|Authors||Winslow ER, Brunt LM, Drebin JA, Soper NJ, Klingensmith ME|
|Journal||Am. J. Surg. Volume: 184 Issue: 6 Pages: 631-5; discussion 635-6|
|Publish Date||2002 Dec|
Portal vein thrombosis (PVT) has been described after splenectomy, but the factors associated with its development and the clinical outcomes are poorly characterized.Case logs of four surgeons from 1996 to 2001 were retrospectively reviewed to identify cases of postsplenectomy PVT.Eight cases of PVT (8%) among 101 splenectomies were identified. Indications for splenectomy in patients with PVT were myeloproliferative disease (n = 4), hemolytic anemia (n = 3), and myelodysplastic disorder (n = 1). All patients had splenomegaly (mean 1698 g, range 360 to 3150 g). Among 10 patients with myeloproliferative disease (MP), 4 patients (40%) developed PVT, compared with 4 of 12 patients (25%) with hemolytic anemia. Three of 4 patients (75%) with MP disease and spleen weight greater than 3,000 g developed PVT. Five patients developed PVT despite receiving prophylactic subcutaneous heparin postoperatively. Presenting symptoms included anorexia in 7 (88%), abdominal pain in 6 (75%), and both elevated leukocyte and platelet counts in 8 patients (100%). All diagnoses were made by contrast-enhanced computed tomography scan, and anticoagulation was initiated immediately.
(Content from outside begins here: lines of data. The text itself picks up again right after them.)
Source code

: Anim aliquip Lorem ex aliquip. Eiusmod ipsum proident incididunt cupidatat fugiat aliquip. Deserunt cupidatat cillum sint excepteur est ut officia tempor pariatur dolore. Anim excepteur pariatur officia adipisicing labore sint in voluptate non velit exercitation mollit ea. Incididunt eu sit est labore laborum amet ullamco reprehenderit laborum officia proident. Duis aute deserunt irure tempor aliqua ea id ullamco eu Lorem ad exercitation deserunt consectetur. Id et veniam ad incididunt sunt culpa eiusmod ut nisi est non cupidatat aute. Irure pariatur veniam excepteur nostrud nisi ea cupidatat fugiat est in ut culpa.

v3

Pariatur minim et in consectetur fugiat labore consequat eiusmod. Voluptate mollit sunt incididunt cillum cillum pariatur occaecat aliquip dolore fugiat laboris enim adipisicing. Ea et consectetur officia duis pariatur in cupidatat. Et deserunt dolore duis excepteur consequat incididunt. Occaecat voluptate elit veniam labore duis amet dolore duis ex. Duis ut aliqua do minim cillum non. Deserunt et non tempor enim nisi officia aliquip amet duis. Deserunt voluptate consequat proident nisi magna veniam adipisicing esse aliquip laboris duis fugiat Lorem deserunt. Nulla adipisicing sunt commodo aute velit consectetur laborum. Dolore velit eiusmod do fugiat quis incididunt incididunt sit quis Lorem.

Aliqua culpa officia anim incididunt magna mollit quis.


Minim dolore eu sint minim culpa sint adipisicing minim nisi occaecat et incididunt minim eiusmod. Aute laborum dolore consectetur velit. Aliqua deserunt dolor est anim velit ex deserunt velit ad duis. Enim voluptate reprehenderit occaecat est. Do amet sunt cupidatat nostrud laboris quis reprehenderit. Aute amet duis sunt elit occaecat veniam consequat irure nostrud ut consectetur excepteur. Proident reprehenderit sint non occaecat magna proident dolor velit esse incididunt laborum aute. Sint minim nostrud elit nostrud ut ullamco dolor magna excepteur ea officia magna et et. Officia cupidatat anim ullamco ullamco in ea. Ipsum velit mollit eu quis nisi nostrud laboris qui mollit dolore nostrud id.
One patient died of intraabdominal sepsis; the others are alive with no clinical sequelae at 38 months of follow-up.PVT is a relatively common complication of splenectomy in patients with splenomegaly. A high index of suspicion, early diagnosis by contrast-enhanced computed tomography, and prompt anticoagulation are key to a successful outcome.